## PROBLEM TO SOLVE
Pick out each line in the rows below that contains the word "können" and copy it in full.

## THE INPUT
--------------------

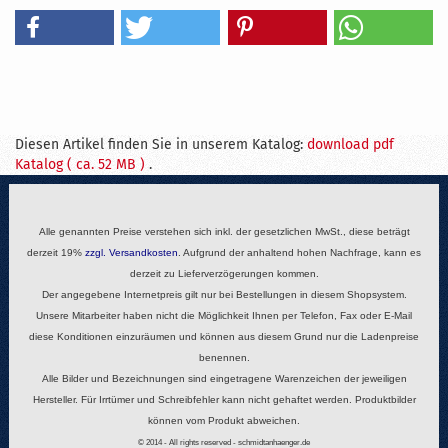
Diesen Artikel finden Sie in unserem Katalog:
download pdf
Katalog ( ca. 52 MB )
.
Alle genannten Preise verstehen sich inkl. der gesetzlichen MwSt., diese beträgt
derzeit 19%
zzgl.
Versandkosten
. Aufgrund der anhaltend hohen Nachfrage, kann es
derzeit zu Lieferverzögerungen kommen.
Der angegebene Internetpreis gilt nur bei Bestellungen in diesem Shopsystem.
Unsere Mitarbeiter haben nicht die Möglichkeit Ihnen per Telefon, Fax oder E-Mail
diese Konditionen einzuräumen und können aus diesem Grund nur die Ladenpreise
benennen.
Alle Bilder und Bezeichnungen sind eingetragene Warenzeichen der jeweiligen
Hersteller. Für Irrtümer und Schreibfehler kann nicht gehaftet werden. Produktbilder
können vom Produkt abweichen.
© 2014 - All rights reserved - schmidtanhaenger.de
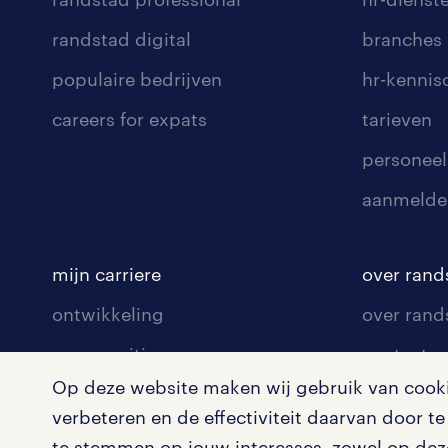
randstad digital
branches
populaire bedrijven
hr-kenni
careers for expats
tarieven
personeel
aanmelde
mijn carriere
over rand
ontwikkeling
over rand
communities
contact v
Op deze website maken wij gebruik van cookie
opleidingen en trainingen
contact v
verbeteren en de effectiviteit daarvan door 
solliciteren
onze vest
te stemmen op jouw interesses, zowel op deze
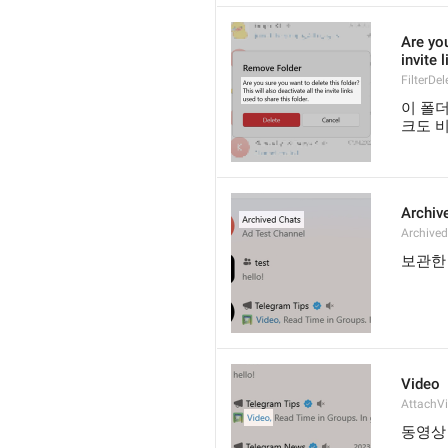
Are you
invite 
FilterDel
이 폴
크도 
Archiv
Archive
보관한
Video
AttachV
동영상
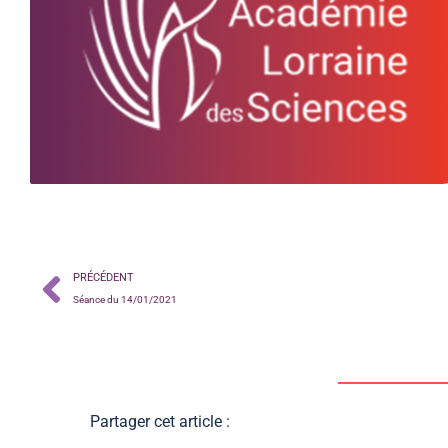
PRÉCÉDENT
Séance du 14/01/2021
Partager cet article :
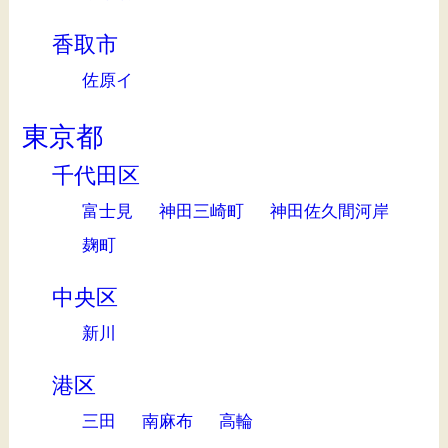
香取市
佐原イ
東京都
千代田区
富士見
神田三崎町
神田佐久間河岸
麹町
中央区
新川
港区
三田
南麻布
高輪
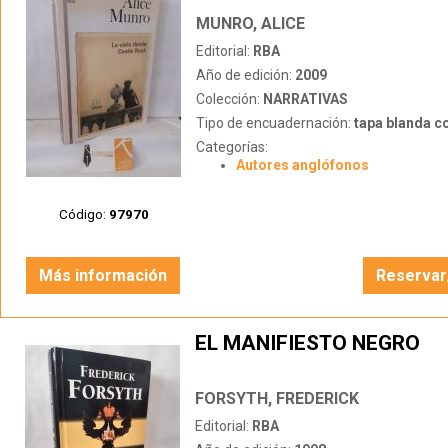
MUNRO, ALICE
Editorial:
RBA
Año de edición:
2009
Colección:
NARRATIVAS
Tipo de encuadernación:
tapa blanda c
Categorías:
Autores anglófonos
Código:
97970
Más información
Reservar
EL MANIFIESTO NEGRO
FORSYTH, FREDERICK
Editorial:
RBA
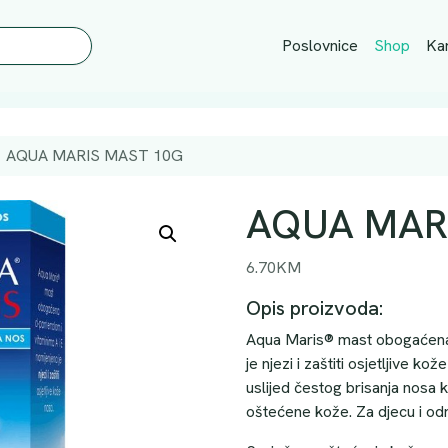
Poslovnice
Shop
Kar
AQUA MARIS MAST 10G
AQUA MAR
6.70
KM
Opis proizvoda:
Aqua Maris® mast obogaćena 
je njezi i zaštiti osjetljive k
uslijed čestog brisanja nosa 
oštećene kože. Za djecu i odr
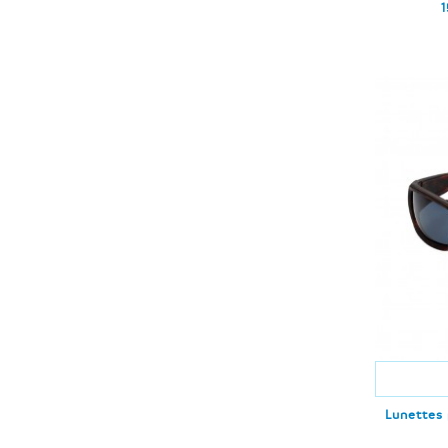
1
Lunettes 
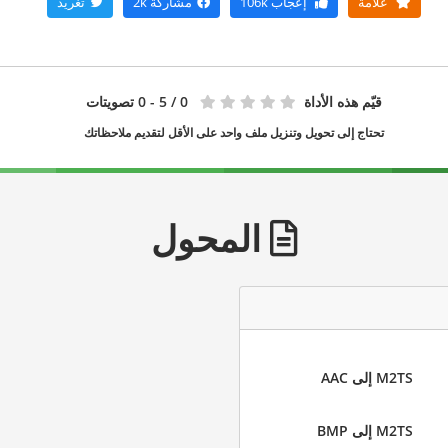
علامة
إعجاب
106k
مشاركة
2k
تغريد
قيّم هذه الأداة
0
/ 5 - 0 تصويتات
تحتاج إلى تحويل وتنزيل ملف واحد على الأقل لتقديم ملاحظاتك
المحول
M2TS إلى AAC
M2TS إلى BMP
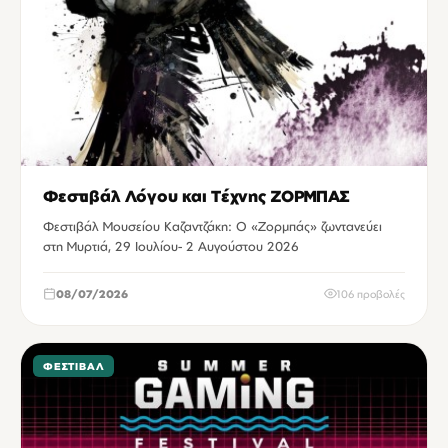
Φεστιβάλ Λόγου και Τέχνης ΖΟΡΜΠΑΣ
Φεστιβάλ Μουσείου Καζαντζάκη: Ο «Ζορμπάς» ζωντανεύει
στη Μυρτιά, 29 Ιουλίου- 2 Αυγούστου 2026
08/07/2026
106 προβολές
ΦΕΣΤΙΒΆΛ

--------------------

## ANSWER SPACE
diese Konditionen einzuräumen und können aus diesem Grund nur die Ladenpreise
können vom Produkt abweichen.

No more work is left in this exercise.